‘We are selling a psychology’
Accelerate Okanagan - Jun 15, 2017 - Columnists

Image: yodelMe.
A Kelowna startup is looking to change safety practices in the oil and gas industries.

Local startup yodelME (previously JA2 Applications) appears poised for huge success in the oil industry, and many other sectors to follow.

The company’s product, which allows staff working in remote areas to communicate via satellite signals, has come to the minimal viable product stage, and the founders are taking it to national organizations with serious interest.

When yodelME founder Aaron Kilback was working in the oil fields several years ago, he realized that the technology used for safety check-ins needed to change.

“Out in the oil field, the nearest cell service was 45 minutes away,” he said. “So every two hours I had to check in with a person, and I worried what would happen if I died. I would drive to the location, check in, and drive like crazy to the next well. It was super stressful.”

Kilback explains the HF radios they had could only do so much, and the cell service was so oversubscribed it was almost impossible to get a signal. So he decided to come up with a better way.

He describes the product like having your home wifi network available in remote areas, where anyone can connect. yodelME also allows companies to digitize paperwork, optimize systems and watch over their staff to ensure they are safe.

But for Kilback, it’s more than just a product.

“We aren’t just selling a router, we are selling a psychology,” he said. “There is a social responsibility for employees to be diligent for the company. We can motivate employees and give them simple tools.”

The company’s MVP consists of a safety check in system, mapping and messaging, and they’ve been told by prospective clients and government agencies that it’s the most simple solution.

Kilback and his team are actively selling the product, so far with impressive results. Before incorporating the company in 2014, he went out and interviewed 75 different companies for market research and within a year many wanted to invest in his company.

In fact, they raised $1 million in 2014 and have been working hard on developing the product since.

The nine-person company is attracting significant interest in its product, and has already had meetings with with the largest oil company in the world, the largest gas producers in Canada and B.C.

yodelME is also in talks to collaborate with another successful Accelerate Okanagan program client, Piscine Energetics.

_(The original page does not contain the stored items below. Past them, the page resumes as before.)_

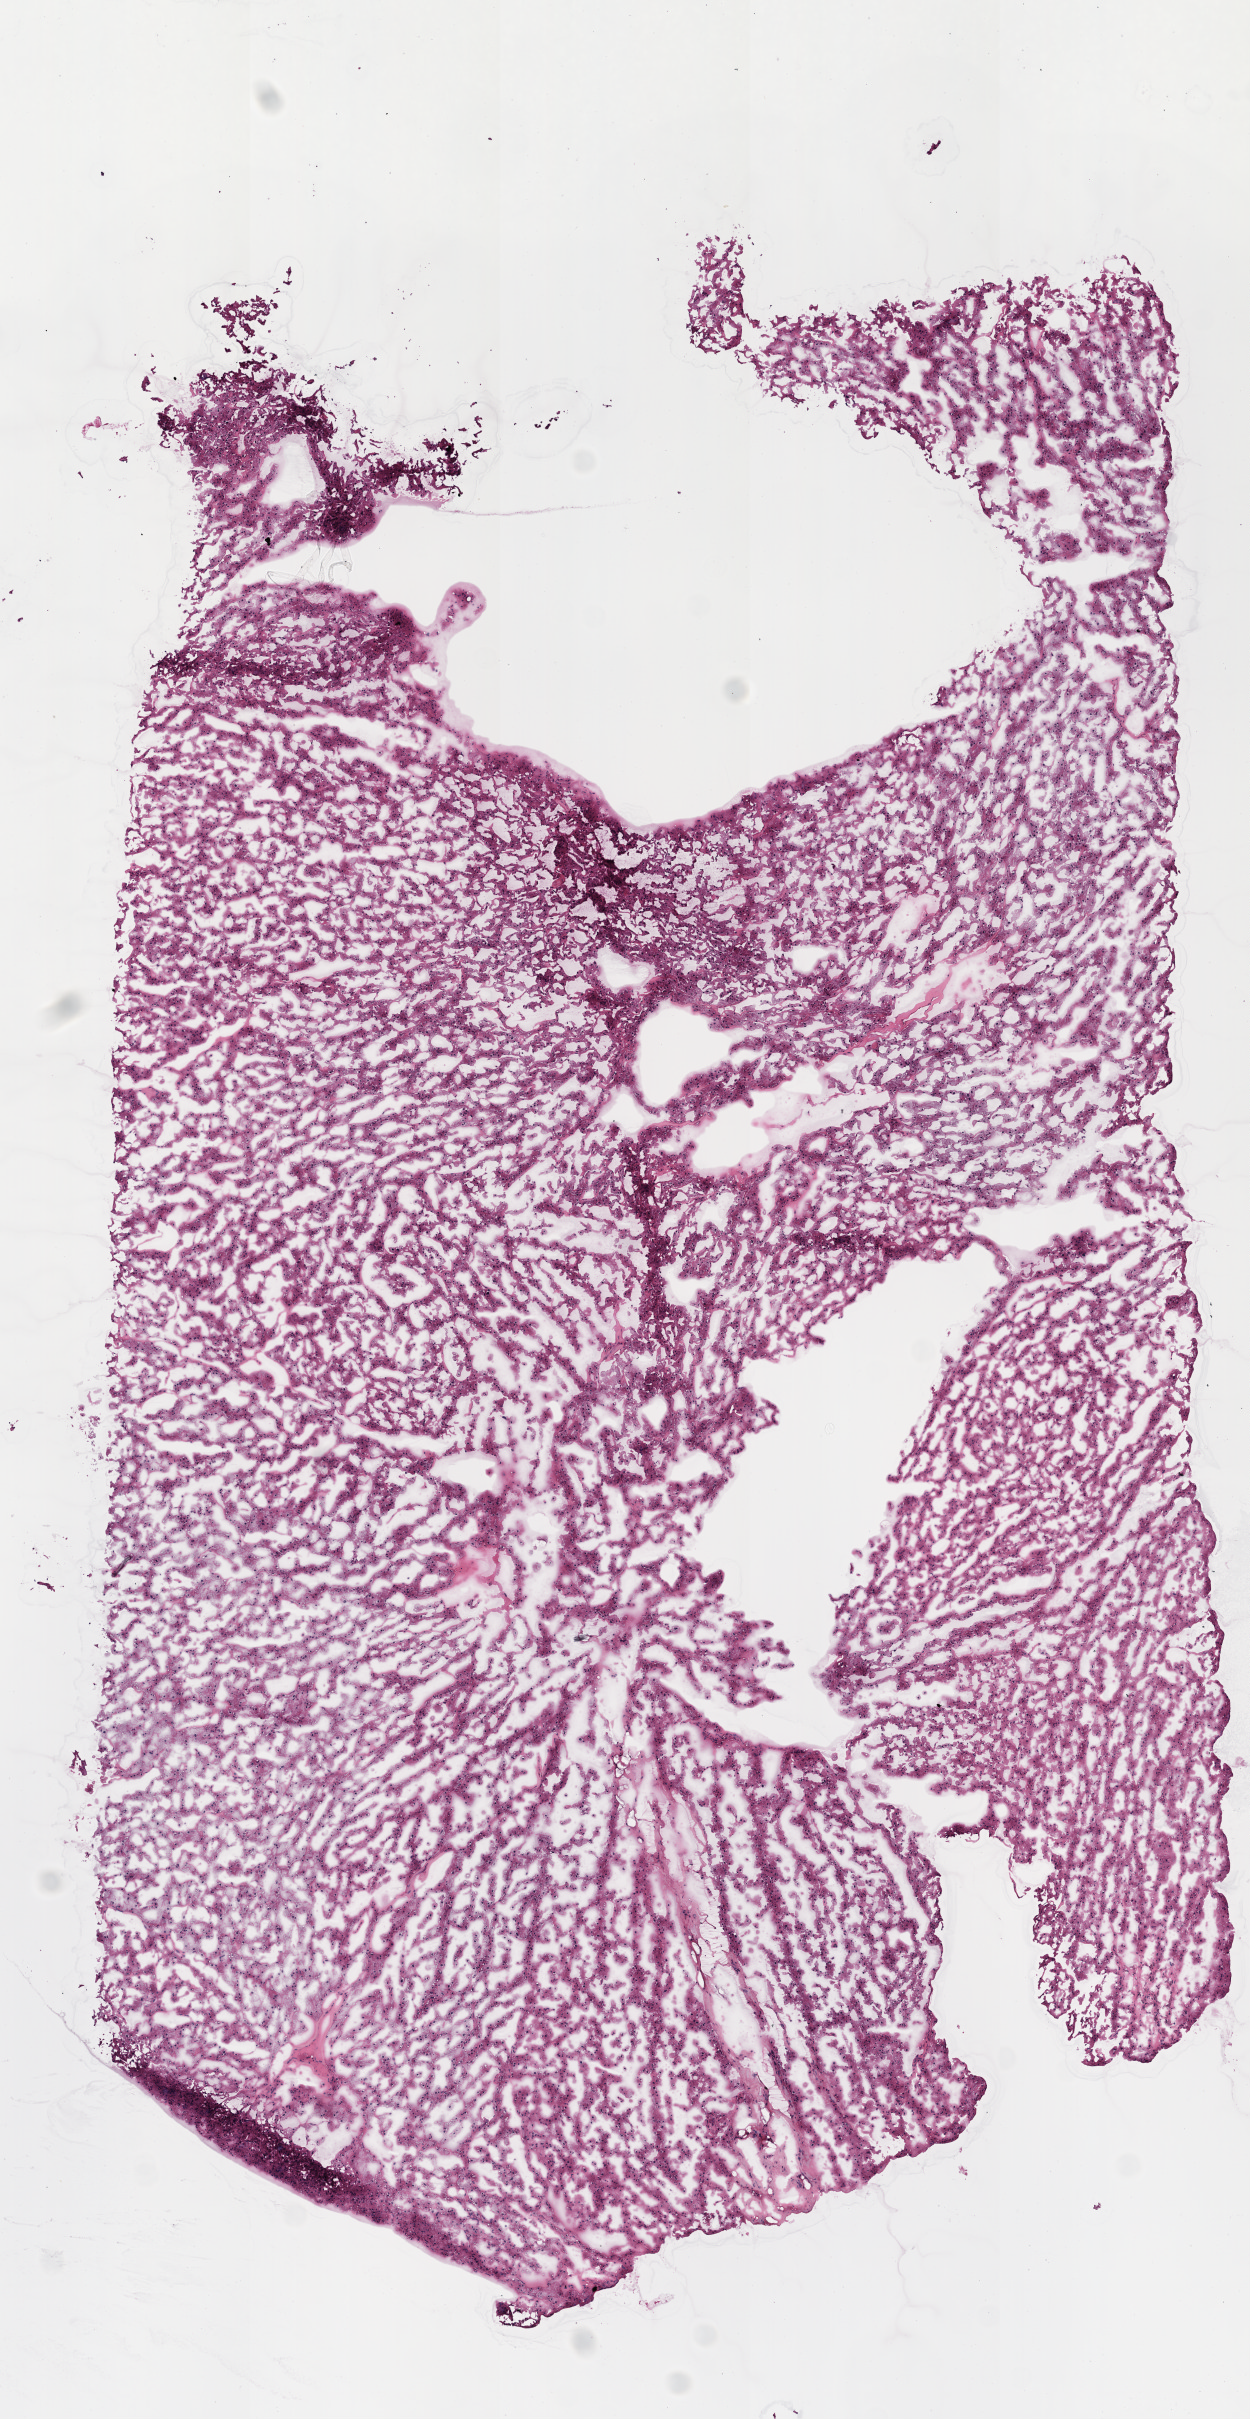
Digitized H&E-stained tissue section (whole slide), low-resolution overview of the scanned area, about 5.0 x 9.7 mm (slide scanned at 20x). Frozen section from the top of the tissue portion. Sample: primary tumour, kidney. Male patient; age at initial diagnosis 83 years. Histologic grade: G2 (moderately differentiated). Pathologist review of this section (percent, as recorded): tumour cells 95%, tumour nuclei 85%, normal cells 0%, stromal cells 5%, necrosis 0%.
• AJCC pathologic stage: II
• pathologic diagnosis: Clear cell adenocarcinoma, NOS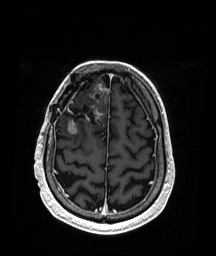
Brain MRI from a brain-tumour surgery series, one axial slice. Position 49 of 192 along the scan axis. T1-weighted post-contrast. 1 mm slice thickness. 216 × 256 image matrix. From the clinical record (not read from this slice): histopathology: Astrocytoma; WHO grade: 3; IDH mutation: yes.
Annotated regions visible in this slice (expert manual segmentation):
- previous resection cavity: bounding box <65,93,101,126> (left, top, right, bottom; pixels)
- tumour: <68,85,109,134>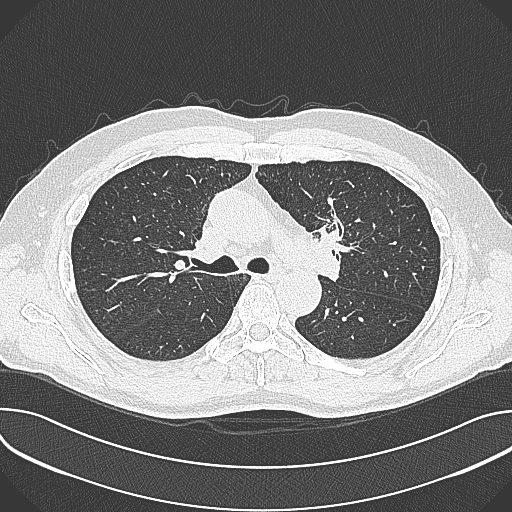
Axial slice from a low-dose chest CT screening exam; baseline annual screen; lung window (W 1500 / L -600 HU); 512 × 512 image matrix, field of view 380 × 380 mm. Male, age 59 years at enrolment. Current smoker at enrolment.
Expert-annotated lung lesion, bounding box <303,193,365,257> (left, top, right, bottom; pixels). The screening reader recorded 2 non-calcified nodules or masses ≥4 mm on this exam; which of them this box marks is not recorded. Official screen result: positive, change unspecified: nodule(s) >= 4 mm or enlarging nodule(s), mass(es), or other non-specific abnormalities suspicious for lung cancer. Lung cancer was diagnosed 21 days after this screen: non-small cell carcinoma, left upper lobe, poorly differentiated (G3), stage IIIA (AJCC 6th edition), 35 mm at pathology.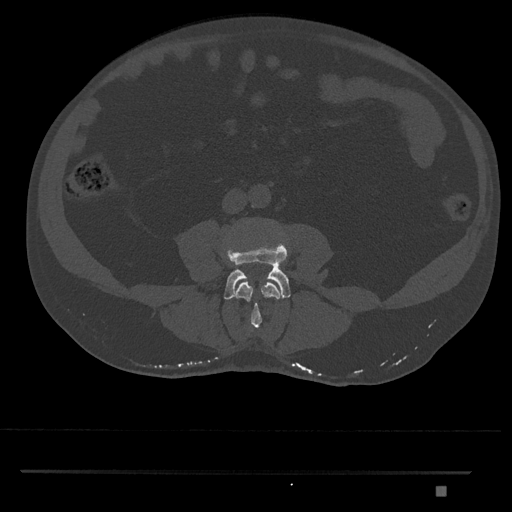
CT including the spine, one axial slice. Position 644 of 1134 along the scan axis. Reconstruction kernel Br40s/3. 120 kVp. Bone window (W 1800 / L 400 HU). 0.5 mm slice thickness. 512 × 512 image matrix. Patient: male, 65 years. Case-level facts recorded for this patient, not image findings: primary cancer: prostate.
Outlined on this slice (semi-automatic segmentation, software-assisted and operator-edited):
- L3 vertebra: bounding box <235,282,280,332> (left, top, right, bottom; pixels)
- L4 vertebra: <223,235,291,300>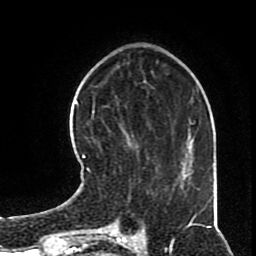
Breast MRI (dynamic contrast-enhanced), one axial slice. Slice 23 of 70 in the series (ordered by position). Cropped to one breast. Dynamic contrast-enhanced series, time point 2 of 8 at this slice position (early post-contrast). 1.5 T. TE 4.2 ms, TR 7 ms. 256 × 256 image matrix, field of view 170 × 170 mm. Female patient.
Annotated regions visible in this slice (semi-automatically segmented with operator editing):
- enhancing-tissue mask used for the functional tumour volume (all voxels passing the contrast-enhancement thresholds inside the analysis volume; usually the tumour): bounding box (x1, y1, x2, y2) in pixels: (82, 128, 168, 197)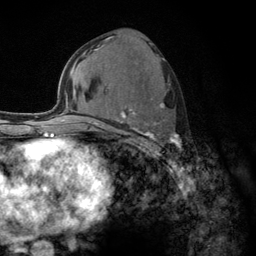
Breast MRI (dynamic contrast-enhanced), one axial slice. Cropped to one breast. Dynamic contrast-enhanced series, time point 2 of 6 at this slice position (early post-contrast). 3 T. TE 2.8 ms, TR 7.8 ms. 1.2 mm slice thickness. 256 × 256 image matrix, field of view 170 × 170 mm. Female patient.
Structures marked on this image (semi-automatically segmented with operator editing):
- enhancing-tissue mask used for the functional tumour volume (all voxels passing the contrast-enhancement thresholds inside the analysis volume; usually the tumour): bounding box [x1, y1, x2, y2] px = [103, 98, 182, 156]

Karen Olsson, COO of yodelME, says that Piscine’s President Nuri Fisher is on board with what the company is doing, and finds they are a fit for his compliance requirements.

“He is going to do a pilot for it on his boats,” she said. “It’s a great story of two AO clients that are working together. We have marine with Piscine, and also the forestry and even trucking industry. We have potential for more than just oil. We’ve even got a few vineyards and agriculture applications.”

Olsson joined the company because it met her personal mandate for something that changes the world and does good. “I think that a product that keeps that people who are potentially in jeopardy connected and becomes a lifeline in a number of ways is important,” she said. “When I look at what it could do, like if there’s a forest fire in the field, we can be the ones that get help there sooner.”

She also sees a bigger, broader perspective for regions like Africa and developing regions that may not be as connected, and where worker safety isn’t as regulated. “This can become a standard where the product can change how people in those countries work and keep safe,” Olsson said. “There’s an environmental stewardship component here where if we can make safety and compliance more effective we are more likely to prevent the next oil spill.”

As we become a more connected society, yodelME hopes they can be the linchpin that can hold it together.